Каталонская компания (СИ) - Чернобровкин Александр Васильевич. Страница 23

— А ведь верно! — согласился Рожер де Флор и тут же порадовал этим известием своих боевых товарищей.

Получается, что я зря ныкал часть добычи. Видимо, крысятничество — не моя профессия.

— Куда император, по-твоему, дальше пошлет нас воевать? — якобы шутливо поинтересовался командир Каталонской компании.

— Думаю, никуда. Мы и так спутали все его планы быстрым взятием города. Пока он будет придумывать новые, начнется зима. Ни ромеи, ни турки зимой не воюют без важной причины, — высказал я свои догадки.

— Мы создадим им такую причину, — злорадно улыбаясь, пообещал Рожер де Флор.
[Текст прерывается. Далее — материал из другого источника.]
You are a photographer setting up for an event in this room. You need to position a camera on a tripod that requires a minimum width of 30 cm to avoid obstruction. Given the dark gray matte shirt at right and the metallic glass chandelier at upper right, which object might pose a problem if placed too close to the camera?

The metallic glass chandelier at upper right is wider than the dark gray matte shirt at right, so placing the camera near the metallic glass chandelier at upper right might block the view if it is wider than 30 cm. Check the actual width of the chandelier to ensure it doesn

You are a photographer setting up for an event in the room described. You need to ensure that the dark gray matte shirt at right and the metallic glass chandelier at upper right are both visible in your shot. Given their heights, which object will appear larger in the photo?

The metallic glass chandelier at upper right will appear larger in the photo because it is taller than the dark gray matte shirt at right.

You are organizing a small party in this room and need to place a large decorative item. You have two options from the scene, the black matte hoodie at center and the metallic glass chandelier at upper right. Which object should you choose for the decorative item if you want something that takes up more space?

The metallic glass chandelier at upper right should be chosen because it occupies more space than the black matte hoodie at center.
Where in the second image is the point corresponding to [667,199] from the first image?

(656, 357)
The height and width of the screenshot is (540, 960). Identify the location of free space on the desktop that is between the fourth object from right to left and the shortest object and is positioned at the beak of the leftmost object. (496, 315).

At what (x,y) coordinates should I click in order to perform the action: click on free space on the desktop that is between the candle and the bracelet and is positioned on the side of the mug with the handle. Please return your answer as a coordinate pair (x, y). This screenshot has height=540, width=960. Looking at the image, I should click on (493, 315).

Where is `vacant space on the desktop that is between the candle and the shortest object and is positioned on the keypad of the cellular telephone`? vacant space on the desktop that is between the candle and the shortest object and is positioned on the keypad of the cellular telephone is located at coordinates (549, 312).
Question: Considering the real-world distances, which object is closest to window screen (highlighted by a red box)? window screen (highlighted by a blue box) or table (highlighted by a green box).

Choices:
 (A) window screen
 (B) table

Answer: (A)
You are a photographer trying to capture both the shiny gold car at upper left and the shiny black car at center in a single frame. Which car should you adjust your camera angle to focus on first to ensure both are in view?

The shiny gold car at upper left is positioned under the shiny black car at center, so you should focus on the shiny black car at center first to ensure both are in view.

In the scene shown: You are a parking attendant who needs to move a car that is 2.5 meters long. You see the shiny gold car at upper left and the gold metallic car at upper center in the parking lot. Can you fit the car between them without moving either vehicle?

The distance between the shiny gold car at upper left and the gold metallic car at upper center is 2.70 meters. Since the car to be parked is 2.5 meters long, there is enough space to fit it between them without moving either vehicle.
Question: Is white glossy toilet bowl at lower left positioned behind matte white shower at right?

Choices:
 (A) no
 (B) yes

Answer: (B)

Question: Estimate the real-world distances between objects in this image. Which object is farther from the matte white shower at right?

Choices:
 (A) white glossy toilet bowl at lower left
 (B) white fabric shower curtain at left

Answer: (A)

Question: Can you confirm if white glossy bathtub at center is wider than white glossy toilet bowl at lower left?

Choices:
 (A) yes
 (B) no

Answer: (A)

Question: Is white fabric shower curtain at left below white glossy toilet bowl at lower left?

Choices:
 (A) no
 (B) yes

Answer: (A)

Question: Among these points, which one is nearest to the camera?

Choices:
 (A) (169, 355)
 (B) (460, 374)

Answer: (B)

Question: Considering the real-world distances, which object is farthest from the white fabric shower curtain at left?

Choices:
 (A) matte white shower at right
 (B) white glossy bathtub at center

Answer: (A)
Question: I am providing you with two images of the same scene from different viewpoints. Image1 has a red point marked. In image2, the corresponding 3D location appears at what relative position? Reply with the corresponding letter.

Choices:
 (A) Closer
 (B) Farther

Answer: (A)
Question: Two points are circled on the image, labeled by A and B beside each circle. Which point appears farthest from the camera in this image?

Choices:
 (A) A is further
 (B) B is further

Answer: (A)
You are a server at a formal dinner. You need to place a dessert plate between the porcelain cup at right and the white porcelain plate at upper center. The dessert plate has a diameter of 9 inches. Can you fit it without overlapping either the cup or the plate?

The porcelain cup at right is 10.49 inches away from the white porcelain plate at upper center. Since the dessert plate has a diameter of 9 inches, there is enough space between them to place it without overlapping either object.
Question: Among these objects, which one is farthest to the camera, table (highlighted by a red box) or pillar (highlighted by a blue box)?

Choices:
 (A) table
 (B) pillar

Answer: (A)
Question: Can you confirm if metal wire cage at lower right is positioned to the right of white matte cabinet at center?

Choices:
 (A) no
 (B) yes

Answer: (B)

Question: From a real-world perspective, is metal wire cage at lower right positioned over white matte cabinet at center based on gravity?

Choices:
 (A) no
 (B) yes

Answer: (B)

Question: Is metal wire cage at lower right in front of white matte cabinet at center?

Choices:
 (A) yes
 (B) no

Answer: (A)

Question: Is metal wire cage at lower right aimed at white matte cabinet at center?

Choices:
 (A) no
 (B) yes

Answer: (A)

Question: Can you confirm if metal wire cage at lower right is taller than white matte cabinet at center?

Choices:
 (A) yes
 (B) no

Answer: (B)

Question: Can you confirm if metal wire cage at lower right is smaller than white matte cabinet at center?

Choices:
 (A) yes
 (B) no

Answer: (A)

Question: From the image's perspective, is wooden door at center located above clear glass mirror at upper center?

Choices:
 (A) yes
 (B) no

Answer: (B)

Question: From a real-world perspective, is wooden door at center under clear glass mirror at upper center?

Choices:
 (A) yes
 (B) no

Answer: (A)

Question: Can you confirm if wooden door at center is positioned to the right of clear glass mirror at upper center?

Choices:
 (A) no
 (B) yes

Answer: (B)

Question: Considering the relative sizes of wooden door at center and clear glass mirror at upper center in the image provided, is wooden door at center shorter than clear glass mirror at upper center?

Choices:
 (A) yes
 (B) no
— Не думаю, что это надо Андронику и особенно Михаилу. До весны ситуация с турками может измениться в лучшую для них сторону. Или для нас. Так что не спеши, — посоветовал я. — Ромеи не ценят того, кто легко соглашается.

— Он правильно говорит, — подержал меня Беренгер де Энтенза. — У тебя молодая жена, отдохни с ней зиму. Успеем навоеваться, когда станет тепло.

Видимо, не любит холода. Впрочем, не важно, по какой причине он поддержал меня. Главное, что не противоречит мне из ревности или неприязни. В мои планы не входили внутренние разборки. Мне надо накопить денег на судно и полный трюм товаров, после чего помашу каталонцам ручкой. По контракту я могу сделать это в любой момент и даже получить выходное пособие в размере двухмесячного жалованья. Хотя сомневаюсь, что мне его дадут. Если и дальше так будем воевать, наберу и без пособия. Надеюсь, случится это уже летом или осенью. Задерживаться надолго в Каталонской компании меня не прельщало.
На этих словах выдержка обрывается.